Smartphone sales in the top 50 Indian cities fell sharply by 30.5 per cent in November 2016 over the previous month, hit by double whammy of liquid cash crunch and cyclical softness post festive season, research firm IDC said today.
According to IDC’s report, the slowdown was seen across all city tiers, with a de-growth of 31.7 per cent in tier I cities and 29.5 per cent in tier II, III and IV cities in November over October.
“This downward trend can be attributed to demonetisation and resulting cash crunch along with the cyclically lean period after festive season in October,” IDC said.
The smartphone industry is believed to have sold around a third of entire years’ volume during the festive season in October.

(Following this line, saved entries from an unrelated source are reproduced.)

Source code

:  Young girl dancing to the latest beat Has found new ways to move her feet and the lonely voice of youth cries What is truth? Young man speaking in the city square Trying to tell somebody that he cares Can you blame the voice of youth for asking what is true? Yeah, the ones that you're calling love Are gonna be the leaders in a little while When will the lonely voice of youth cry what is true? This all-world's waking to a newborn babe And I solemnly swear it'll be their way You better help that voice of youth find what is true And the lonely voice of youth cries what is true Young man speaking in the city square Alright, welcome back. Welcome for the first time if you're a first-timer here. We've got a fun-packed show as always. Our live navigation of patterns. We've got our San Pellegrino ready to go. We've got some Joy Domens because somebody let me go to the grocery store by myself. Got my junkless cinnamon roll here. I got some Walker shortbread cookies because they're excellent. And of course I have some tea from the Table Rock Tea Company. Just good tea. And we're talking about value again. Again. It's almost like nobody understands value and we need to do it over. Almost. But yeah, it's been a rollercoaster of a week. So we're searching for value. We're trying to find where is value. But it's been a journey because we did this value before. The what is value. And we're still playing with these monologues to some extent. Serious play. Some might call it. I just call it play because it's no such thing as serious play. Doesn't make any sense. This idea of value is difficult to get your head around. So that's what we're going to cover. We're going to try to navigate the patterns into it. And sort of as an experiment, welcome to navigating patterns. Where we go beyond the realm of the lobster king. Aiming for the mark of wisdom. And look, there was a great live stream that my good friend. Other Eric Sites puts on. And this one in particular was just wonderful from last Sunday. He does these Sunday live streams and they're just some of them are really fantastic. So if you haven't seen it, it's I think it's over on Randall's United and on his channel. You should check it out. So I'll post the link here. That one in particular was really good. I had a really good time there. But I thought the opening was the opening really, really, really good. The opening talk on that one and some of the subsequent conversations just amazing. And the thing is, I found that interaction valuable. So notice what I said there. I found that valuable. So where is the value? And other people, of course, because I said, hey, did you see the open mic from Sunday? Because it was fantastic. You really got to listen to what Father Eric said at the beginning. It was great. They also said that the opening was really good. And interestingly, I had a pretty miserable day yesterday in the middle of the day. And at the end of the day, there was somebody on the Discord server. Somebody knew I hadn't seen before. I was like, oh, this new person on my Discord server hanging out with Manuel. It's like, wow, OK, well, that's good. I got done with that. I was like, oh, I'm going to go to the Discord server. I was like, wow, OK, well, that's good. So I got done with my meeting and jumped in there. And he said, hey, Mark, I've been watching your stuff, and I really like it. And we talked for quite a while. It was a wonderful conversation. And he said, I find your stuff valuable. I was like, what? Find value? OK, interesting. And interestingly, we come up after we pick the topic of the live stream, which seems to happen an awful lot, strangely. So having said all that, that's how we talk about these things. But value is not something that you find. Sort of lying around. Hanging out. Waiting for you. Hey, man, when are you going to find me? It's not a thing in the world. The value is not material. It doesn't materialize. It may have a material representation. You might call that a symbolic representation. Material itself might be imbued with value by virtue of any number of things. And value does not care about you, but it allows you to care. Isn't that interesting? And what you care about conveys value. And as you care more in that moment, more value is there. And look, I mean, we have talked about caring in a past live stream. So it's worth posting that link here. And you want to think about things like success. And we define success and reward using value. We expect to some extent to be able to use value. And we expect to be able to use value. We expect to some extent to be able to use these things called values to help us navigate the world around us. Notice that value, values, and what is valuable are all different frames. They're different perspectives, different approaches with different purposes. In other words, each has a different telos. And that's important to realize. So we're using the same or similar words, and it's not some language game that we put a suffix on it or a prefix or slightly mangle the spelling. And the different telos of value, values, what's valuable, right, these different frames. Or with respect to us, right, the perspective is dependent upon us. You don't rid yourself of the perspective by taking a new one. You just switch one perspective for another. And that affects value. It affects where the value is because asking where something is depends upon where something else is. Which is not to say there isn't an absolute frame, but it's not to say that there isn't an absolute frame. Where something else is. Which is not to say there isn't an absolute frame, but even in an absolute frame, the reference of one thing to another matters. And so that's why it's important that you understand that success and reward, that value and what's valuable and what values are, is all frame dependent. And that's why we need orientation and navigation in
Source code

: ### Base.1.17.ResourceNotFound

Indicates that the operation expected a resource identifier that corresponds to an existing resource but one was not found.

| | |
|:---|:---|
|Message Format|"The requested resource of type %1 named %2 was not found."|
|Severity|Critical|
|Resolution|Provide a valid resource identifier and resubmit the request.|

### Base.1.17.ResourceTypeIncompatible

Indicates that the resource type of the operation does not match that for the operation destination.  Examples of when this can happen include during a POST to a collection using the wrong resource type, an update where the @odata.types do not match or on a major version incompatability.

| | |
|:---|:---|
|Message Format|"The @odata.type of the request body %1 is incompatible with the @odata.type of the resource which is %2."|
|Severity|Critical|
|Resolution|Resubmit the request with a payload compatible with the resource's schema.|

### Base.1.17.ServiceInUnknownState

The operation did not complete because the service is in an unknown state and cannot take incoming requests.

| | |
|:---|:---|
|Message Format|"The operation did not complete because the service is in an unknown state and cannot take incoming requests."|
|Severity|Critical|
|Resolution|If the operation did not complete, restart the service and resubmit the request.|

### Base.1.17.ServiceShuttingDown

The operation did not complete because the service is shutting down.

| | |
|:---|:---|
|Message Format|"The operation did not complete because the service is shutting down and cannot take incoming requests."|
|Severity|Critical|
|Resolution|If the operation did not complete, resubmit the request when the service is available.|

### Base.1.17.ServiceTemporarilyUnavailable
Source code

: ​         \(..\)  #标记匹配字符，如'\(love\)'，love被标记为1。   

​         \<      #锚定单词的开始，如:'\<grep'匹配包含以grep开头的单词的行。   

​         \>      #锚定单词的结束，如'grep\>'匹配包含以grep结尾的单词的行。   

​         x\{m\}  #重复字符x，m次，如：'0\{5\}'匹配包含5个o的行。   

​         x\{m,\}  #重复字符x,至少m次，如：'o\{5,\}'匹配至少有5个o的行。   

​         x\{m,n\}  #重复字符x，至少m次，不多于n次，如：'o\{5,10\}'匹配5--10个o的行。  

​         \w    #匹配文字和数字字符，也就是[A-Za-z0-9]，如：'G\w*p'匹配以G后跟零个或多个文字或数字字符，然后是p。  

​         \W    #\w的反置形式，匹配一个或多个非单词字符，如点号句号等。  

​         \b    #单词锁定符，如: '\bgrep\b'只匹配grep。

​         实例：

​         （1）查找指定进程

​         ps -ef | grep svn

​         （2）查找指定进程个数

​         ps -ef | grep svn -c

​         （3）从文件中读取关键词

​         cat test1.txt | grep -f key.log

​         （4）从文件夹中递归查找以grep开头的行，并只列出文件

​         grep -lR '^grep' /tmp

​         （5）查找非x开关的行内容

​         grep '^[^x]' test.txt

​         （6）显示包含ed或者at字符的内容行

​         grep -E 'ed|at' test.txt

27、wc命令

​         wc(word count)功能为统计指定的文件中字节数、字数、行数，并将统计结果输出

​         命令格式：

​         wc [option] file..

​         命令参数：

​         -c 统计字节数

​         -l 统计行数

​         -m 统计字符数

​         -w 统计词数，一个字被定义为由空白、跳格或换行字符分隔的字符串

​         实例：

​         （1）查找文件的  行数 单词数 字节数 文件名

Cash purchases make up a significant portion of these purchases in both online and offline channels, hence the impact seen was immediate and more in below USD 200 price range (about Rs 13,600) which still makes up a large portion of the market, IDC said.
Demonetisation impacted the smartphone market at almost all levels, including customer demand and stock movement in distribution channels, IDC India Senior Market Analyst Upasana Joshi said.
“There was a huge drop in inquiries and significantly reduced footfall at the retail. To counter this, mobile phone retailers together with micro finance companies started offering zero down payment options to stir sales,” she said.
Interestingly, the premium smartphone segment saw some growth during the weeks following demonetisation, wherein consumers were seen rushing to buy higher priced smartphones using the demonetised currency, Joshi said.
Indian vendors were hit the most due to demonetisation, with a drop of 37.2 per cent in November as compared to Chinese vendors, who saw 26.5 per cent drop.
Global vendors had a 30.5 per cent drop over October.